**Your assignment**
Set down exactly the lines from the first line of the records through the line that contains "right elbow: (156, 363)", and leave every picture out.

(Saved data entries)
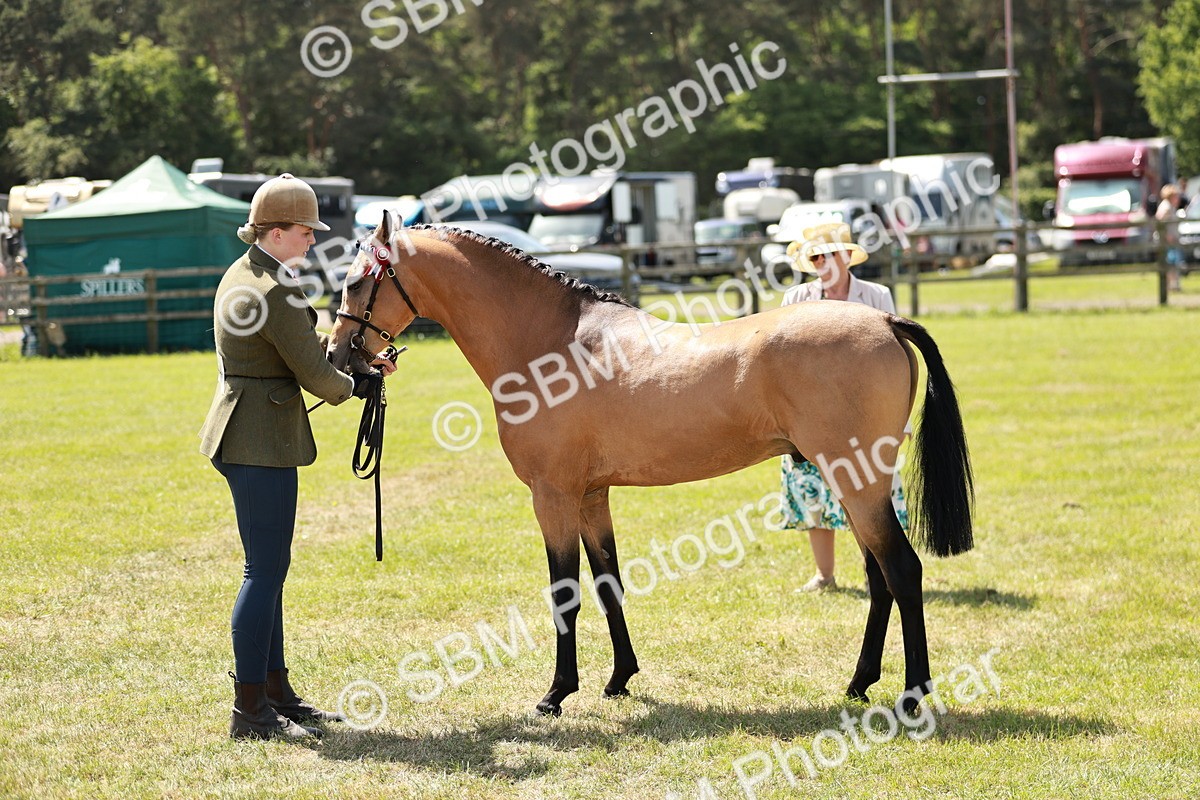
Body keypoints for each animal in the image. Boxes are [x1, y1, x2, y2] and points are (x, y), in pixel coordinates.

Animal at [327, 214, 974, 717]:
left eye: (358, 282)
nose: (338, 354)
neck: (550, 343)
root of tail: (885, 322)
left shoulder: (552, 495)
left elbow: (565, 589)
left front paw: (555, 694)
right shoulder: (592, 496)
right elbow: (608, 582)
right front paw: (619, 679)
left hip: (857, 483)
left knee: (902, 571)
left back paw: (913, 695)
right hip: (854, 483)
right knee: (879, 578)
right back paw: (859, 684)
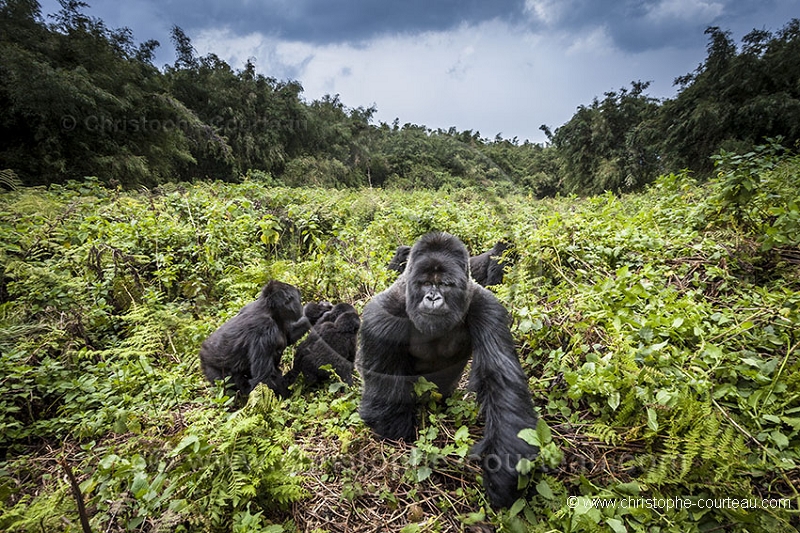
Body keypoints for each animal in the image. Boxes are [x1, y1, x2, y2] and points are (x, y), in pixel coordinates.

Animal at [360, 232, 540, 508]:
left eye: (445, 284)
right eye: (424, 283)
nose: (433, 298)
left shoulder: (488, 308)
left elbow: (500, 383)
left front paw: (504, 475)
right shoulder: (381, 316)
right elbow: (384, 402)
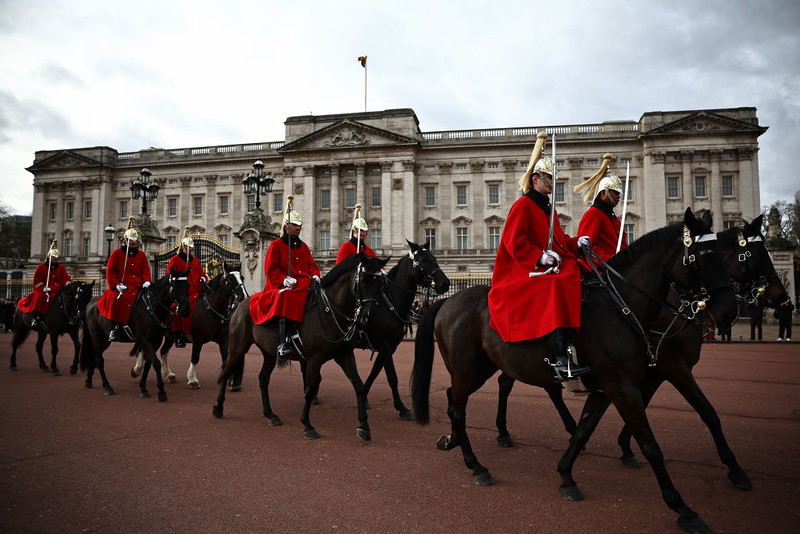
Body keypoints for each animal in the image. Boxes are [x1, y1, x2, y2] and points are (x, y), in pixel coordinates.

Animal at [79, 272, 191, 402]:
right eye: (176, 286)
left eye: (188, 285)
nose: (186, 311)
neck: (151, 307)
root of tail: (91, 302)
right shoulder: (143, 340)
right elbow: (156, 363)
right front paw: (161, 392)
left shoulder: (156, 341)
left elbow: (149, 364)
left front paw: (143, 388)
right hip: (96, 336)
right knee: (99, 359)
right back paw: (107, 386)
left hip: (105, 340)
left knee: (94, 356)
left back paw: (88, 380)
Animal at [211, 253, 390, 442]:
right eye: (363, 280)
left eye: (380, 284)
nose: (368, 317)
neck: (330, 311)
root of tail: (242, 303)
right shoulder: (314, 359)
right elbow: (309, 390)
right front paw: (307, 425)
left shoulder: (345, 355)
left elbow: (359, 386)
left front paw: (364, 426)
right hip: (238, 348)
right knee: (226, 371)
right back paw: (218, 407)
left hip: (269, 354)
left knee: (263, 379)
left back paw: (270, 414)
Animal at [356, 241, 450, 420]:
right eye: (423, 260)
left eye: (435, 258)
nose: (445, 283)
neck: (388, 304)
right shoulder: (384, 345)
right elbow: (392, 377)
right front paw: (402, 408)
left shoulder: (389, 347)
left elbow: (375, 371)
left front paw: (363, 396)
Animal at [412, 209, 736, 534]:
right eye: (703, 255)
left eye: (724, 254)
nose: (727, 313)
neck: (621, 307)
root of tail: (448, 301)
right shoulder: (628, 386)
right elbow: (651, 445)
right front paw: (683, 508)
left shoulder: (610, 387)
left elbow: (584, 429)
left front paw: (566, 476)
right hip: (468, 369)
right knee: (459, 409)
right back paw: (476, 465)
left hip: (481, 369)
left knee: (455, 398)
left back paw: (454, 441)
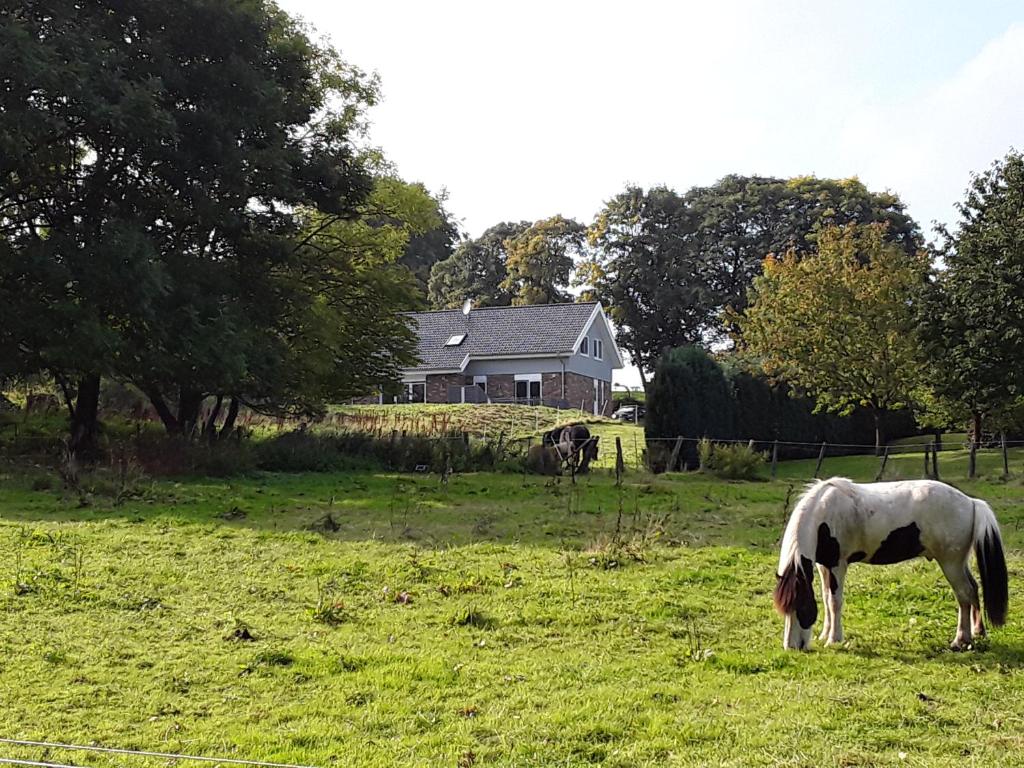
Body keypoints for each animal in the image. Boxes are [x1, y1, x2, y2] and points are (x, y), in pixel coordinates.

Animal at [774, 479, 1007, 651]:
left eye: (801, 607)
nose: (791, 647)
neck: (823, 513)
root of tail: (971, 502)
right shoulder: (825, 565)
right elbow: (825, 597)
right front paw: (824, 635)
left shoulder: (838, 565)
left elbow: (834, 602)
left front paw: (834, 639)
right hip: (959, 563)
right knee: (974, 588)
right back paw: (978, 632)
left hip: (950, 564)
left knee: (964, 594)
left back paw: (961, 640)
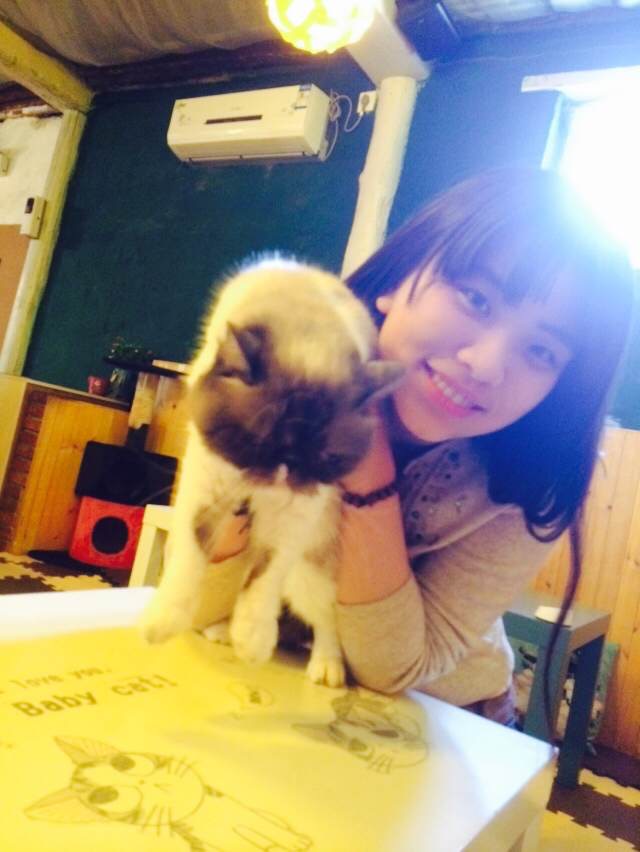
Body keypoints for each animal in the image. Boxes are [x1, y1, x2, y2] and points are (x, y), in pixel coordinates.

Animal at [139, 258, 403, 687]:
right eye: (258, 443)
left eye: (321, 458)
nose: (282, 477)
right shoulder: (208, 483)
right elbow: (190, 556)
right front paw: (162, 623)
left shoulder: (296, 514)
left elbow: (266, 577)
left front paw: (253, 643)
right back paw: (219, 632)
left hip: (309, 572)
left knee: (325, 621)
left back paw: (325, 669)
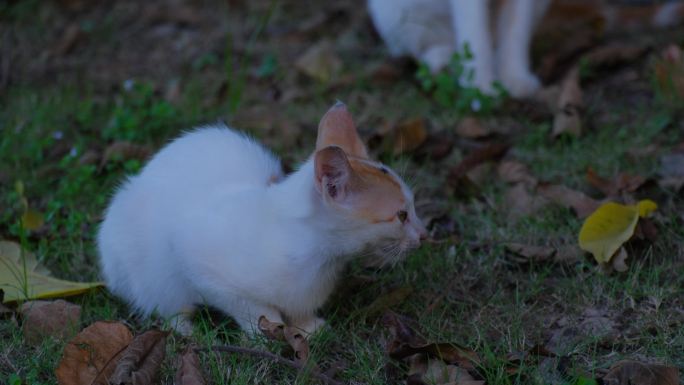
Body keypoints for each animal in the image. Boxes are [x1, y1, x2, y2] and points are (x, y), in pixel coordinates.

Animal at [97, 103, 428, 334]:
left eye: (412, 207)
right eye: (401, 215)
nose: (424, 234)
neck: (318, 256)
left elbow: (299, 310)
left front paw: (308, 328)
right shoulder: (197, 259)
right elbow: (251, 308)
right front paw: (266, 333)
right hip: (148, 271)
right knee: (164, 303)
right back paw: (184, 329)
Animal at [368, 0, 552, 97]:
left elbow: (515, 32)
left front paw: (515, 77)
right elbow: (476, 36)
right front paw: (479, 87)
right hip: (395, 15)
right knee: (416, 50)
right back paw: (440, 61)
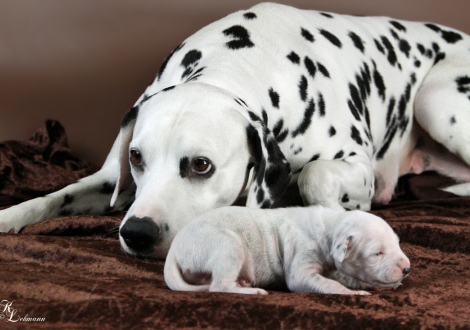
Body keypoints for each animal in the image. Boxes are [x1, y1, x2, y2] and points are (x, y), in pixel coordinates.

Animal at [0, 3, 470, 258]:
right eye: (136, 157)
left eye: (201, 165)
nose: (137, 233)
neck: (241, 62)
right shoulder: (109, 179)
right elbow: (53, 197)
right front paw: (11, 216)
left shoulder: (356, 165)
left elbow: (317, 176)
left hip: (435, 98)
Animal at [163, 205, 410, 296]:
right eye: (377, 253)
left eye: (397, 243)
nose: (407, 269)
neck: (330, 228)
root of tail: (173, 250)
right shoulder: (302, 260)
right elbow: (326, 283)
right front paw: (353, 294)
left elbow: (344, 277)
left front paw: (368, 285)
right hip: (226, 244)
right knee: (219, 286)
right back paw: (252, 291)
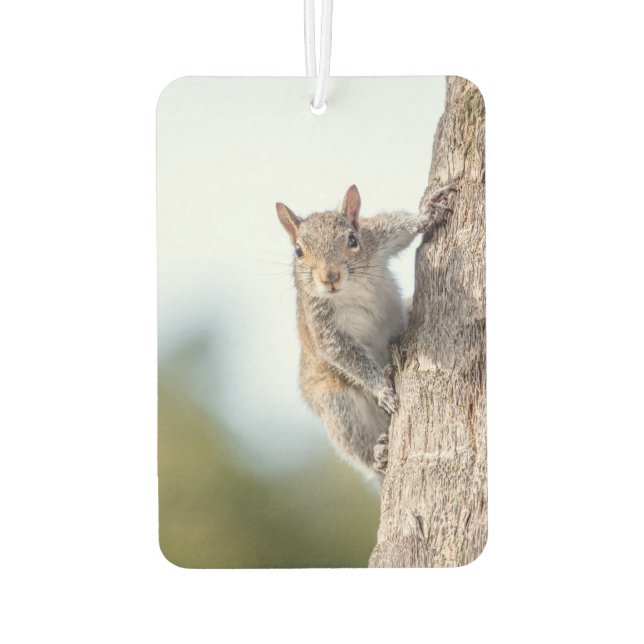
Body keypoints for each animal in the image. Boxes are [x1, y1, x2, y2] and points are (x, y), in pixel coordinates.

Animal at [275, 184, 454, 479]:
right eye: (298, 251)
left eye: (352, 239)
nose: (330, 277)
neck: (351, 287)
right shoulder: (321, 324)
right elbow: (345, 355)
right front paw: (382, 389)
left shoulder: (377, 239)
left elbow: (402, 228)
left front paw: (426, 213)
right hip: (338, 408)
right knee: (362, 452)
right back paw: (380, 456)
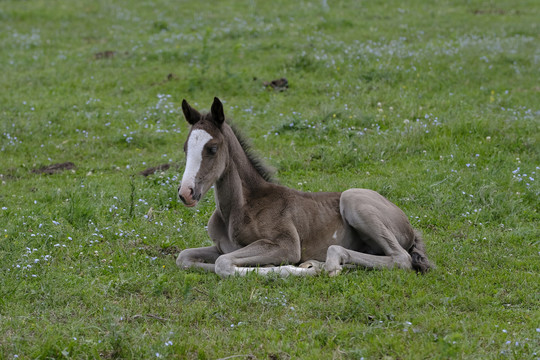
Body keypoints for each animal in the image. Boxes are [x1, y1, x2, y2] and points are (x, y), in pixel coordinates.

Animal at [176, 97, 430, 278]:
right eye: (185, 148)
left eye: (212, 148)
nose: (186, 193)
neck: (241, 207)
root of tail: (409, 226)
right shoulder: (222, 247)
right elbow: (184, 258)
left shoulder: (286, 245)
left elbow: (223, 264)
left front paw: (291, 269)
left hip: (353, 200)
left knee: (400, 258)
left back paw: (327, 263)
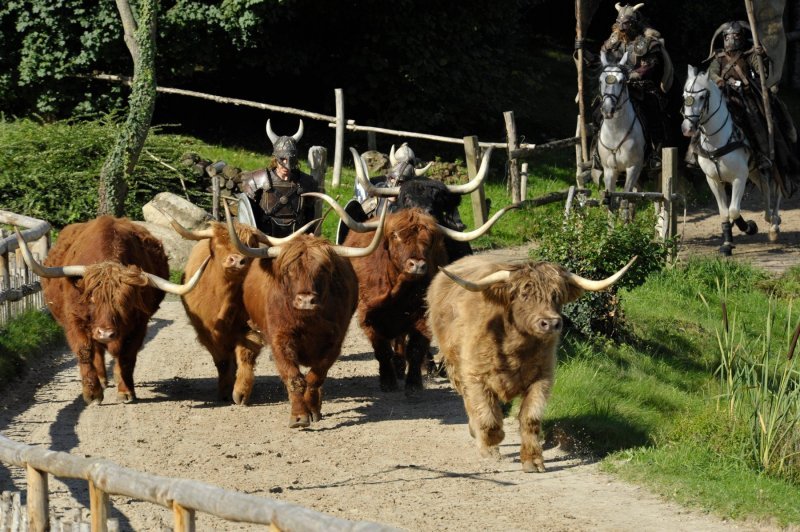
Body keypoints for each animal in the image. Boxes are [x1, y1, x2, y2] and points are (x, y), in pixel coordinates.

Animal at [596, 49, 648, 216]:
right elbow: (611, 200)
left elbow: (626, 197)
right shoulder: (609, 170)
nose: (608, 110)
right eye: (601, 81)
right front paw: (611, 224)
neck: (616, 133)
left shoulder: (633, 168)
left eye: (621, 81)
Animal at [680, 64, 780, 256]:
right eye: (684, 96)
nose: (687, 128)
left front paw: (748, 227)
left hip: (770, 167)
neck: (717, 140)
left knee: (774, 190)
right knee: (764, 188)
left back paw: (774, 225)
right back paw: (768, 218)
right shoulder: (713, 180)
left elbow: (734, 210)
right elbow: (724, 212)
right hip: (754, 171)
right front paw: (727, 242)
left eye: (702, 97)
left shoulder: (739, 178)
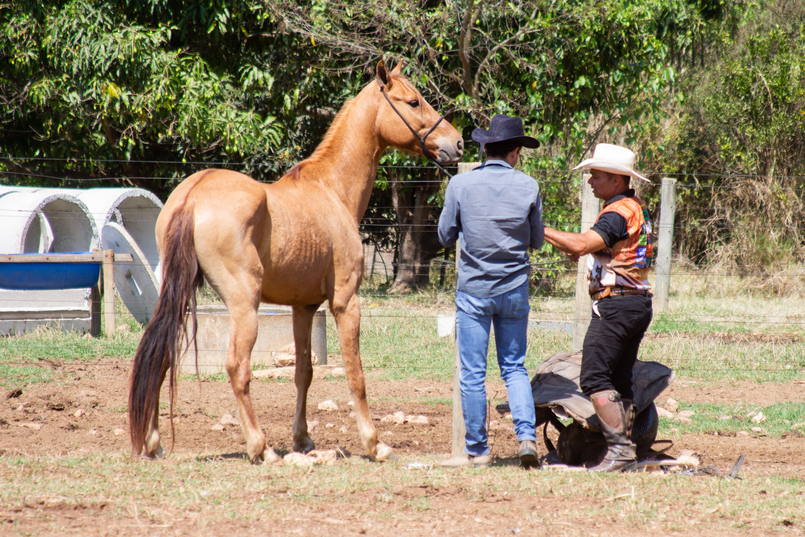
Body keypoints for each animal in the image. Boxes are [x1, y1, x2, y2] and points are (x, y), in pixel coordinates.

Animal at [128, 59, 462, 460]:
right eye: (413, 102)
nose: (458, 142)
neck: (331, 190)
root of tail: (194, 195)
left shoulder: (304, 308)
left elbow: (304, 372)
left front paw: (302, 439)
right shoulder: (345, 303)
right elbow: (356, 374)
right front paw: (374, 442)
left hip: (177, 296)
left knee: (159, 355)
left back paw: (153, 442)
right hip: (245, 305)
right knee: (237, 367)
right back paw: (260, 447)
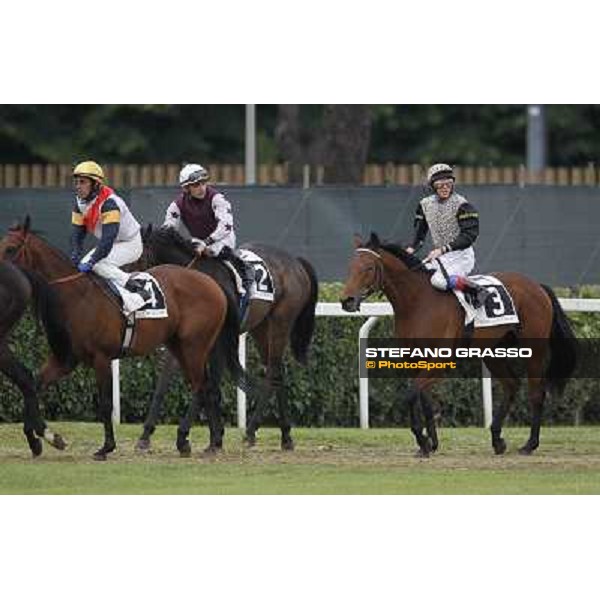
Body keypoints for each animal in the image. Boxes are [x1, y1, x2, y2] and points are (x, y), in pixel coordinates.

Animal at [132, 225, 318, 450]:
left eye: (137, 256)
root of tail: (296, 261)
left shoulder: (216, 343)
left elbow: (206, 384)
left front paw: (191, 435)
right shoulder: (185, 343)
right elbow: (164, 384)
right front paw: (146, 434)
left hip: (281, 323)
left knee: (273, 372)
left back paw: (252, 430)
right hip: (261, 329)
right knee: (277, 372)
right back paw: (285, 435)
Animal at [340, 232, 580, 458]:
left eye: (369, 267)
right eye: (350, 267)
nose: (346, 301)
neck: (418, 303)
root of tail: (536, 285)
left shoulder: (440, 360)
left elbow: (411, 395)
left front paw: (423, 441)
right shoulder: (414, 359)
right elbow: (423, 398)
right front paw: (431, 443)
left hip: (534, 349)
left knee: (536, 393)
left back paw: (529, 444)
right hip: (493, 351)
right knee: (511, 385)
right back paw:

**Answer below**
Body keypoints for each animal in the image. Boxes are [x1, y1, x2, y2] and points are (x, y), in pixel coordinates.

Animal at [327, 214, 974, 717]:
left eye: (358, 282)
nose: (338, 354)
neck: (550, 343)
root of tail: (885, 322)
left shoulder: (552, 495)
left elbow: (565, 589)
left front paw: (555, 694)
right shoulder: (592, 496)
right elbow: (608, 582)
right front paw: (619, 679)
left hip: (857, 483)
left knee: (902, 571)
left back paw: (913, 695)
right hip: (854, 483)
right knee: (879, 578)
right back paw: (859, 684)
Body keypoints for each animal in the image. Boxes are [x1, y1, x2, y2] and points are (x, y), in pixel coordinates.

Animal at [360, 232, 540, 508]:
left eye: (445, 284)
right eye: (424, 283)
nose: (433, 298)
left shoulder: (488, 308)
left elbow: (500, 383)
left front paw: (504, 475)
right shoulder: (381, 316)
right elbow: (384, 402)
Body keypoints for each animal in the image. Boxes are [x1, y1, x2, y2] and points are (x, y), in pixel coordinates.

Animal at [79, 272, 191, 402]:
right eye: (176, 286)
left eye: (188, 285)
nose: (186, 311)
neck: (151, 307)
root of tail: (91, 302)
right shoulder: (143, 340)
right elbow: (156, 363)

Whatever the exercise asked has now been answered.